[9955]
May 22, 1998
TO: BOARD OF GOVERNORS No. 33-98
PRIMARY CONTACTS - MEMBER COMPLEX No. 40-98
RE: ICI 1998 GENERAL MEMBERSHIP MEETING SPEECHES
______________________________________________________________________________
Arthur Levitt, Chairman of the Securities and Exchange Commission, Don G. Powell, Chairman
of the Institute’s Board of Governors, and Institute President Matthew P. Fink each spoke at the
Institute’s 1998 General Membership Meeting. Copies of the speeches are attached, and they are
summarized below.
Chairman Levitt’s Address
Chairman Levitt’s address focused on the improvement of three critical areas necessary to
respond to investors’ needs: (1) investor education; (2) adequate communication to investors; and (3)
fund oversight and the role of directors. With respect to investor education, Levitt expressed concern
that the financial literacy of Americans has not kept pace with the growth of fund investments, which he
viewed as particularly troublesome because workers now are shouldering a significant portion of their
retirement planning through 401(k) plans and IRAs. Although Levitt praised the efforts of the Institute
and the mutual fund industry, he urged funds to do more to educate investors about how to safeguard
their financial future.
With respect to investor communication, Levitt called attention to the recent overhaul of the
mutual fund prospectus, the creation of the profile, and the Commission’s plain English initiative, but
expressed concern that some mutual funds may only make a few cosmetic changes to their prospectuses.
He also urged fund groups to look beyond their prospectuses in thinking of ways to communicate with
investors, and expressed concern that the industry may be building unrealistic expectations through
performance advertisements, noting that many ads seem to stress performance without outlining clearly
the impact of expenses or the nature of risks.
Finally, Chairman Levitt discussed the role of fund directors, and announced that the
Commission plans to host a roundtable this fall on fund governance, where investor advocates,
directors, fund managers, academics, and others will engage in a “lively exchange of ideas” to work
toward a consensus on whether changes are needed in the current system of governance.
Chairman Powell’s Report
Chairman Powell’s report focused on building investor knowledge and efforts to maintain
investor trust. Powell stated that building investor knowledge is an important element in developing
realistic shareholder expectations and identified ways in which mutual funds could help build such
knowledge, including open and honest communication with shareholders about the risks, as well as the
rewards, of their investments, and educating shareholders about the importance of planning and saving
for secure retirements and other long-term goals. Powell also discussed challenges and opportunities for
mutual funds in the future. One example of the former he mentioned, was the possibility of mutual
funds becoming a target for unrelated programs and taxes, such as the Community Reinvestment Act
and other “success taxes.” Among the opportunities he noted were the ongoing discussions held by
Congressional leaders on Social Security reform.
President Fink’s Report
President Fink’s report stressed the importance of maintaining and strengthening widespread
public confidence in mutual fund investing and focused on ways to prevent the two greatest threats to
public confidence in mutual funds from becoming a reality: unrealistic investor expectations, and
mismanagement by one or more companies that potentially could harm the entire industry’s reputation.

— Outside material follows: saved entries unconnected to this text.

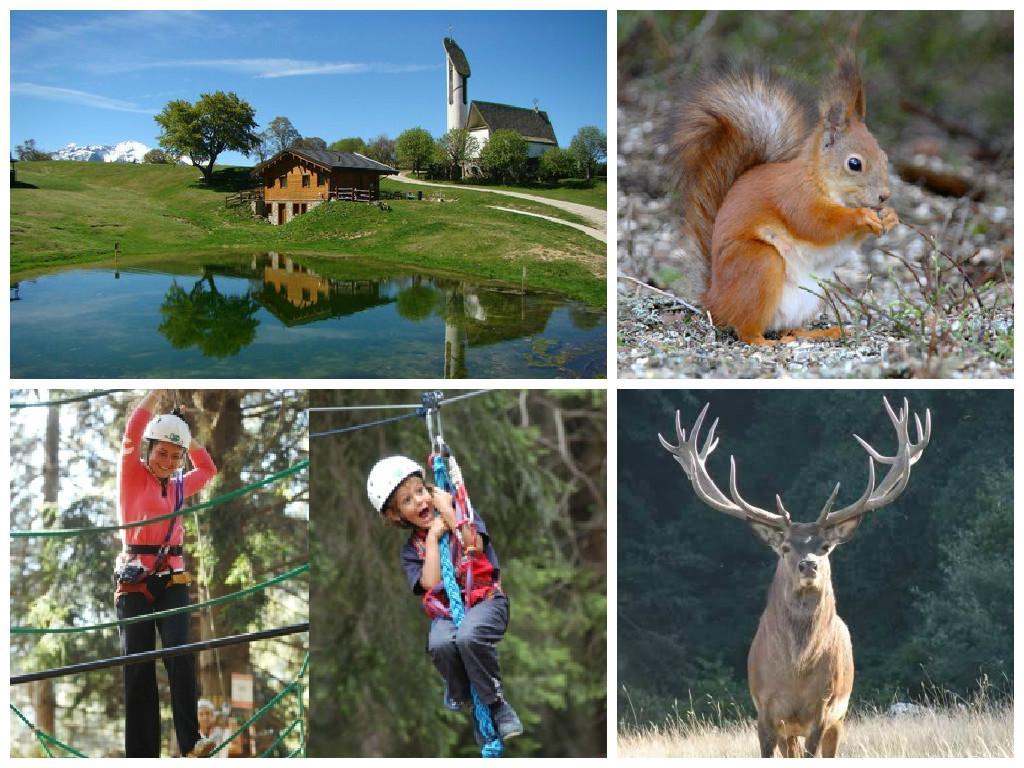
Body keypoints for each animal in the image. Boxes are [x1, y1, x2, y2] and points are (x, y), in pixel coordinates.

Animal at [675, 52, 901, 344]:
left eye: (884, 157)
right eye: (854, 164)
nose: (884, 196)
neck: (819, 179)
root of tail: (714, 300)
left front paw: (890, 218)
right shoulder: (794, 197)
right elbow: (816, 223)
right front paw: (861, 216)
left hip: (814, 294)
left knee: (786, 328)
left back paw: (818, 332)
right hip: (759, 263)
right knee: (746, 329)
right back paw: (763, 342)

Regarding investor expectations, Fink identified the recent overhaul of the mutual fund
prospectus and the creation of the profile as government initiatives that can help investors form realistic
expectations. He noted that the Institute supports the Commission in its efforts to reform annual and
semi-annual reports. In addition, Fink urged other regulators to assist in the education effort including,
for example, the Department of Labor, regarding 401(k) plan disclosure, and Social Security reform.
Regarding the threat of mismanagement, Fink commented that the stringent prohibitions of the
Investment Company Act of 1940 have been instrumental in allowing the industry to avoid the problems
that have beset other financial industries. While emphasizing the Institute’s support for government
proposals that would tighten regulatory standards, Fink stressed the importance of opposing proposals
that would displace Commission regulation, and thus weaken investor protections, such as imposing the
Community Reinvestment Act on mutual funds.